→ **Data to use**

Start of Block

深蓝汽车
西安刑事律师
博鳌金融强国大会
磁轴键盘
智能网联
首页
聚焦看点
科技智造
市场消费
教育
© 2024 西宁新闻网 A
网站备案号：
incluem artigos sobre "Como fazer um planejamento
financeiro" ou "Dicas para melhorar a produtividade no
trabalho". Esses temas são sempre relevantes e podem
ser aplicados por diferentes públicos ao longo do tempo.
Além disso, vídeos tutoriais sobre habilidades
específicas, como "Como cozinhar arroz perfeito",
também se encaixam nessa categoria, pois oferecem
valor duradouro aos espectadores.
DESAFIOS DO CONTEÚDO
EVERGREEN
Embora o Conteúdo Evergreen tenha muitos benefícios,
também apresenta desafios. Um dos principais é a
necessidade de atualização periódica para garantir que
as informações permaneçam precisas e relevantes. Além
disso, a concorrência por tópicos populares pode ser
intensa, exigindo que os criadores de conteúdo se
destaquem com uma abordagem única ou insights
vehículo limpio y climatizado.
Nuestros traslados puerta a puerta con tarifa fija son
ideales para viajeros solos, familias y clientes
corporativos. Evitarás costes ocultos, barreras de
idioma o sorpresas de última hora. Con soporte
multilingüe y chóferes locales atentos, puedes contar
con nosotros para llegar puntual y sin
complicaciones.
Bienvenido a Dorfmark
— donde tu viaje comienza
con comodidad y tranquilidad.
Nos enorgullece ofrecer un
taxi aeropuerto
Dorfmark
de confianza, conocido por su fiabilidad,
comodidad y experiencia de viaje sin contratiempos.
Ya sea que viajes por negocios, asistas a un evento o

End of Block

→ **Task instructions**
In the listing above, locate the line containing "intensa, exigindo que" and the line containing "tu viaje comienza". Extract those two lines and every line between them, exactly as written, and only those.

→ **Problem solution**
intensa, exigindo que os criadores de conteúdo se
destaquem com uma abordagem única ou insights
vehículo limpio y climatizado.
Nuestros traslados puerta a puerta con tarifa fija son
ideales para viajeros solos, familias y clientes
corporativos. Evitarás costes ocultos, barreras de
idioma o sorpresas de última hora. Con soporte
multilingüe y chóferes locales atentos, puedes contar
con nosotros para llegar puntual y sin
complicaciones.
Bienvenido a Dorfmark
— donde tu viaje comienza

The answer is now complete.